(Instructions to follow): Nothing but an exact reproduction of the records, pictures excluded, should be returned.

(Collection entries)
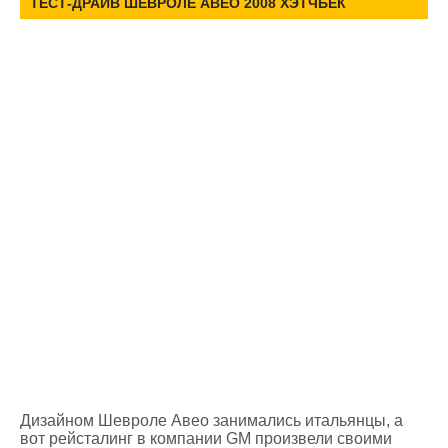
ТЕСТ-ДРАЙВ ШЕВРОЛЕ АВЕО 2008 ХЭТЧБЕК
Дизайном Шевроле Авео занимались итальянцы, а
вот рейсталинг в компании GM произвели своими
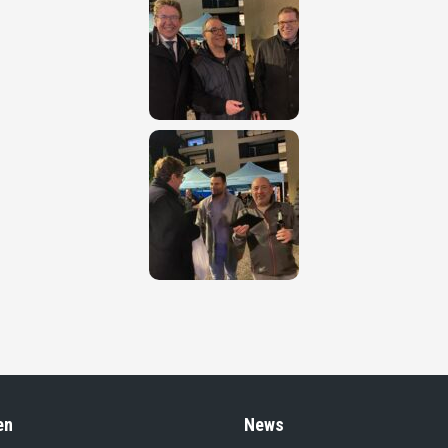
en
News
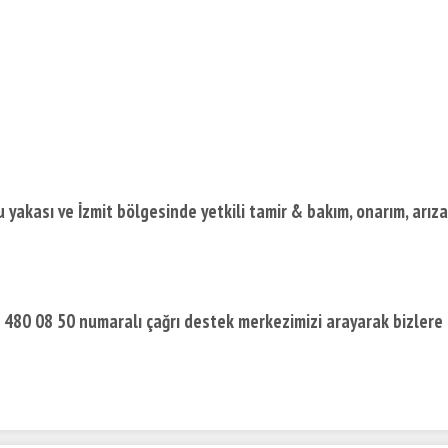
yakası ve İzmit bölgesinde yetkili tamir & bakım, onarım, arıza
) 480 08 50 numaralı çağrı destek merkezimizi arayarak bizlere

(Response to the task):
ТЕСТ-ДРАЙВ ШЕВРОЛЕ АВЕО 2008 ХЭТЧБЕК
Дизайном Шевроле Авео занимались итальянцы, а
вот рейсталинг в компании GM произвели своими
en
News
yakası ve İzmit bölgesinde yetkili tamir & bakım, onarım, arıza
) 480 08 50 numaralı çağrı destek merkezimizi arayarak bizlere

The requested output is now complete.